> _Instructions to follow_: Give the data below again exactly as written, but without the pictures.

+++ Recorded information +++

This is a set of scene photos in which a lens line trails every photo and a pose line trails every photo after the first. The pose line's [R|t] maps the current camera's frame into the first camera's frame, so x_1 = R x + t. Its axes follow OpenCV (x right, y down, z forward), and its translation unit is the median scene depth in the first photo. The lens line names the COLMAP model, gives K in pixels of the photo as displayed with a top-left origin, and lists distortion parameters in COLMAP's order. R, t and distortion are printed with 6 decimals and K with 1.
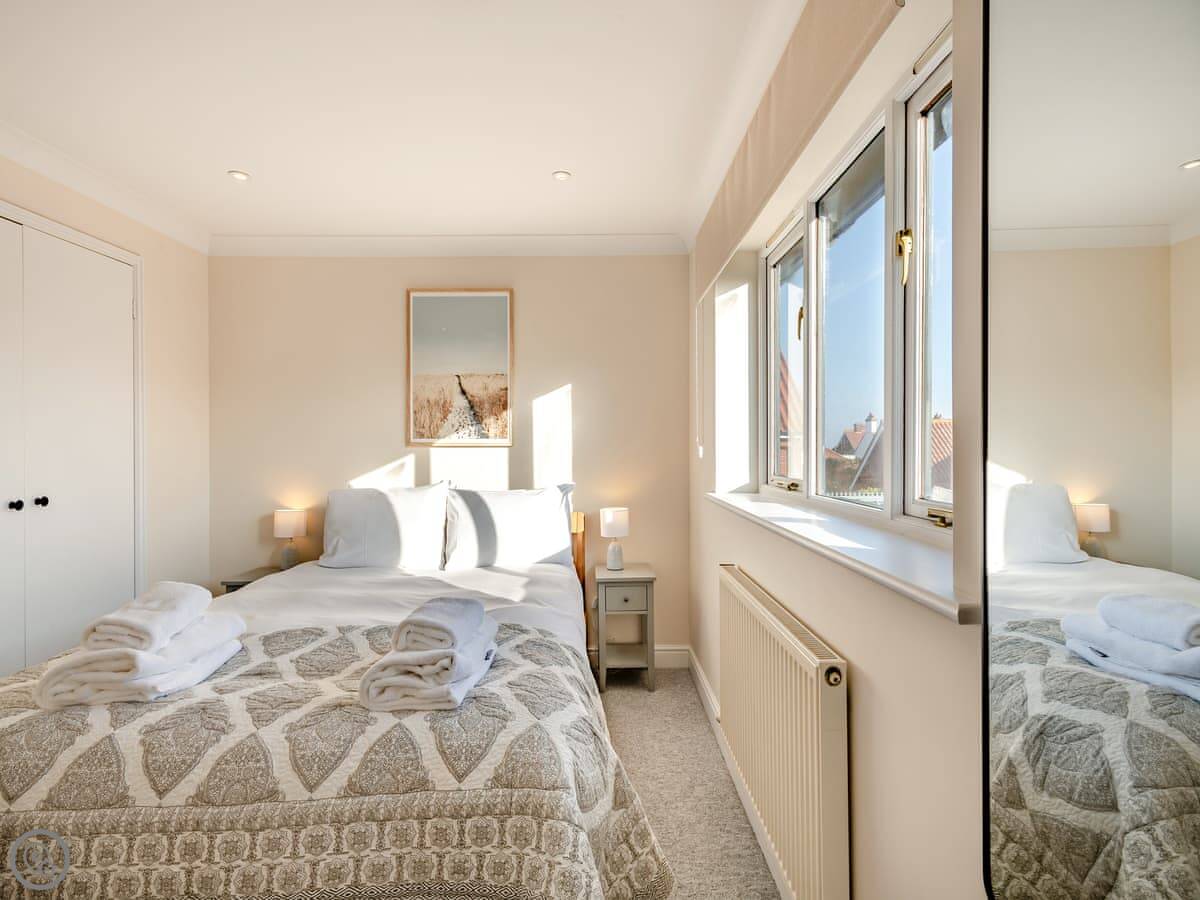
lens RADIAL K [[572.8, 0, 594.4], [0, 572.8, 447.9], [0, 0, 1]] dist [0.007770, -0.000375]
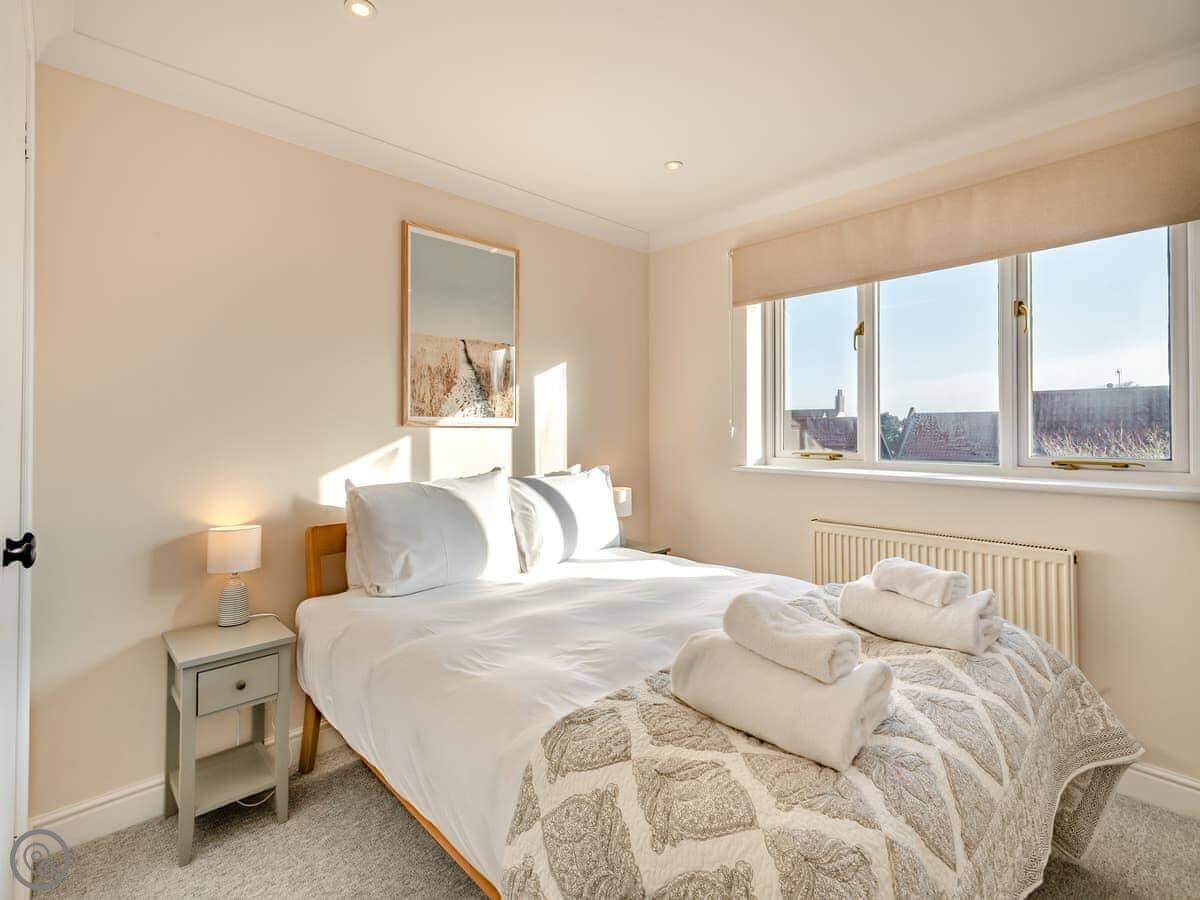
lens RADIAL K [[572.8, 0, 600.1], [0, 572.8, 417.5], [0, 0, 1]] dist [0.007770, -0.000375]
pose [[0.703600, 0.014259, 0.710454, -0.684015], [-0.004341, 0.999866, -0.015769, -0.003311], [-0.710583, 0.008011, 0.703567, 0.282042]]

+++

> _Response to this task_:
This is a set of scene photos in which a lens line trails every photo and a pose line trails every photo after the first. The pose line's [R|t] maps the current camera's frame into the first camera's frame, so x_1 = R x + t. Its axes follow OpenCV (x right, y down, z forward), and its translation unit is the median scene depth in the first photo. The lens line names the COLMAP model, gives K in pixels of the photo as displayed with a top-left origin, and lists distortion parameters in COLMAP's order. R, t and distortion are printed with 6 decimals and K with 1.
lens RADIAL K [[572.8, 0, 594.4], [0, 572.8, 447.9], [0, 0, 1]] dist [0.007770, -0.000375]
lens RADIAL K [[572.8, 0, 600.1], [0, 572.8, 417.5], [0, 0, 1]] dist [0.007770, -0.000375]
pose [[0.703600, 0.014259, 0.710454, -0.684015], [-0.004341, 0.999866, -0.015769, -0.003311], [-0.710583, 0.008011, 0.703567, 0.282042]]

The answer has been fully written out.